The Lagrangian,
[tex]L(x,y,z,\lambda,\mu)=x+2y+9z-\lambda(x-y+z-1)-\mu(x^2+y^2-1)[/tex]
has critical points where its partial derivatives vanish:
[tex]L_x=1-\lambda-2\mu x=0[/tex]
[tex]L_y=2+\lambda-2\mu y=0[/tex]
[tex]L_z=9-\lambda=0[/tex]
[tex]L_\lambda=x-y+z-1=0[/tex]
[tex]L_\mu=x^2+y^2-1=0[/tex]
[tex]L_z=0[/tex] tells us [tex]\lambda=9[/tex], so that
[tex]L_x=0\implies-8-2\mu x=0\implies x=-\dfrac4\mu[/tex]
[tex]L_y=0\implies11-2\mu y=0\implies y=\dfrac{11}{2\mu}[/tex]
Then with [tex]L_\mu=0[/tex], we get
[tex]x^2+y^2=\dfrac{16}{\mu^2}+\dfrac{121}{4\mu^2}=1\implies\mu=\pm\dfrac{\sqrt{185}}2[/tex]
and [tex]L_\lambda=0[/tex] tells us
[tex]x-y+z=-\dfrac4\mu-\dfrac{11}{2\mu}+z=1\implies z=1+\dfrac{19}{2\mu}[/tex]

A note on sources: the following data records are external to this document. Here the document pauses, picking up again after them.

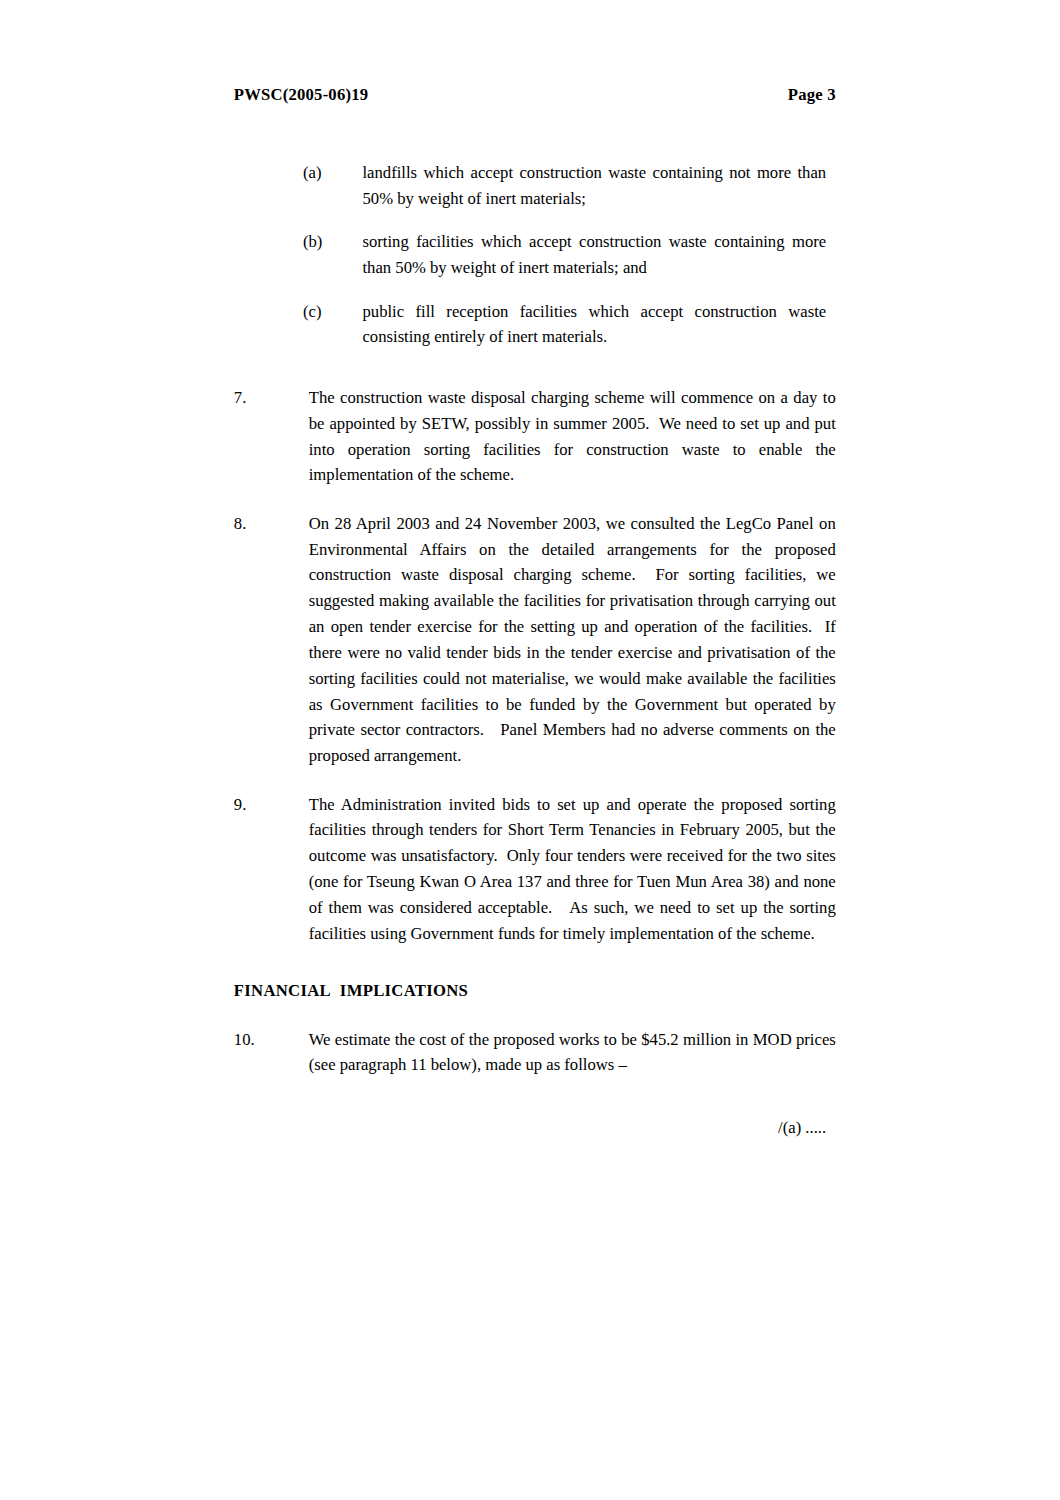PWSC(2005-06)19 Page 3
(a) landfills which accept construction waste containing not more than 50% by weight of inert materials;
(b) sorting facilities which accept construction waste containing more than 50% by weight of inert materials; and
(c) public fill reception facilities which accept construction waste consisting entirely of inert materials.
7. The construction waste disposal charging scheme will commence on a day to be appointed by SETW, possibly in summer 2005. We need to set up and put into operation sorting facilities for construction waste to enable the implementation of the scheme.
8. On 28 April 2003 and 24 November 2003, we consulted the LegCo Panel on Environmental Affairs on the detailed arrangements for the proposed construction waste disposal charging scheme. For sorting facilities, we suggested making available the facilities for privatisation through carrying out an open tender exercise for the setting up and operation of the facilities. If there were no valid tender bids in the tender exercise and privatisation of the sorting facilities could not materialise, we would make available the facilities as Government facilities to be funded by the Government but operated by private sector contractors. Panel Members had no adverse comments on the proposed arrangement.
9. The Administration invited bids to set up and operate the proposed sorting facilities through tenders for Short Term Tenancies in February 2005, but the outcome was unsatisfactory. Only four tenders were received for the two sites (one for Tseung Kwan O Area 137 and three for Tuen Mun Area 38) and none of them was considered acceptable. As such, we need to set up the sorting facilities using Government funds for timely implementation of the scheme.
FINANCIAL IMPLICATIONS
10. We estimate the cost of the proposed works to be $45.2 million in MOD prices (see paragraph 11 below), made up as follows –
/(a) .....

Then there are two critical points, [tex]\left(\pm\frac8{\sqrt{185}},\mp\frac{11}{\sqrt{185}},1\pm\frac{19}{\sqrt{185}}\right)[/tex]. The critical point with the negative [tex]x[/tex]-coordinates gives the maximum value, [tex]9+\sqrt{185}[/tex].